Meeting patients where they are
Reema is a start-up bridging gaps in care. University of Michigan Medicine’s Community Health Services (CHS) is taking feedback from its beneficiaries and incorporating it into the services they offer. Alfreda Rooks, the director of CHS, has a front row seat. For 23 years at CHS, Rooks has worked on improving equity in health at the University of Michigan Medicine, which serves the larger southeast Michigan community in and around Ann Arbor, where Michigan Medicine is based.
“If you think of UofM Health as the human body, Community Health Services is the hand that goes out—we take programs and services to the community,” she says. “But then we bring back the experiences, the anecdotal stories about what their folks have seen with healthcare. For the most part, we turn those into opportunities to train our faculty and staff around how to engage with the diverse populations that we serve and how to be culturally appropriate with the folks who come through our doors.”
CHS has different touchpoints for community engagement where they intake information from the patients and community they serve: Health promotion, health education, print materials, social media campaigns, in-person workshops, and more. Then CHS takes this feedback and vital information from its patients to tweak old programs and pilot new ones.
For example, recent focus groups and listening sessions with mothers in different clinics around access to mammograms led to a new program.
While the mortality rate for Black women with breast cancer has dropped over the last 30 years, they still have a 40% higher death rate than white women. In Ypsilanti, a town about 10 miles east of Ann Arbor, CHS heard from Black women that they had difficulty getting to their appointments in Ann Arbor.
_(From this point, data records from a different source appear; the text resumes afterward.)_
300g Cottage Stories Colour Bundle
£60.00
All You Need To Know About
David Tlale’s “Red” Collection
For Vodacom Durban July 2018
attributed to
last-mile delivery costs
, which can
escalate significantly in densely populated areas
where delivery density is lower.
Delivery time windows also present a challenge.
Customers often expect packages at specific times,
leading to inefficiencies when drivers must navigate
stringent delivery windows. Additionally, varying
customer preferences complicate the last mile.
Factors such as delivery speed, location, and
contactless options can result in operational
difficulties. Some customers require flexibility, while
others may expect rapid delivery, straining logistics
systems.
The clinic in Ypsilanti does not have a mammogram machine and many of the community’s patients had transportation difficulties getting to and from Ann Arbor during the work day.
In February, Michigan Medicine’s Ypsilanti Health Center launched a mobile mammography van that improves access for members in the community—a direct result of the community engagement and outreach Rooks and her team conducted.
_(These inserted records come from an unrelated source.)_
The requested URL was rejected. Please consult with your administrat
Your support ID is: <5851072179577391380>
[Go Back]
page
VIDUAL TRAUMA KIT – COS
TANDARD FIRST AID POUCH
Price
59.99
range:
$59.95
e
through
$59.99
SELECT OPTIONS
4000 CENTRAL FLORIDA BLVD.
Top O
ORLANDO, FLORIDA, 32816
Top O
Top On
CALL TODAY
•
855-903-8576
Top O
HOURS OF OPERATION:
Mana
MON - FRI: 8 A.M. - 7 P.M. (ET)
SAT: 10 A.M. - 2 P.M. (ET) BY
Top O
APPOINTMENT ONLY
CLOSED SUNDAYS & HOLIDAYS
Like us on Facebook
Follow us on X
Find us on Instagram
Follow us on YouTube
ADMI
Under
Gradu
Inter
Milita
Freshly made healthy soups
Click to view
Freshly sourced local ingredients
“Getting the feedback made us much more conscientious and aware of what we were doing in Ypsilanti and expanding services there,” Rooks says. “We’ll be able to take that van into a community where we can really reach mothers who have the worst breast cancer diagnosis outcomes.”
Rooks points to the work that CHS does with Meals On Wheels as another example of listening in action. Michigan Medicine has a large population of patients who are of Asian descent who, once they turn 60, have access to Meals On Wheels. CHS found, through surveys, that many of their Asian patients were not eating the food that was delivered. “It was culturally different for them,” Rooks says. “They didn’t know what it was and they didn’t like the taste of it.”
CHS took action. “We partnered with one of the local restaurants in town, who worked with our patients and nutrition services to make sure that we were meeting all the dietary requirements for senior nutrition to create an Asian meal program,” Rooks says. “Everything that we do is driven by the people that we’re serving—and making sure that we are culturally appropriate.”
Putting user voice at the center of healthcare—whether it’s a large health system or a start-up bridging gaps in care—helps improve health outcomes and wellbeing, for both current and future patients. Listening to the unique needs of the community and acting on that feedback creates a positive feedback loop.
“Centering the voice of the women who we serve is the most important thing that we can do,” Rooks says. “Because it doesn’t make sense to have a program or provide an intervention if it’s not what people need, because they won’t come. I always like to say what we do is with community and for community, but the biggest piece of the biggest part of that is that it’s with community.”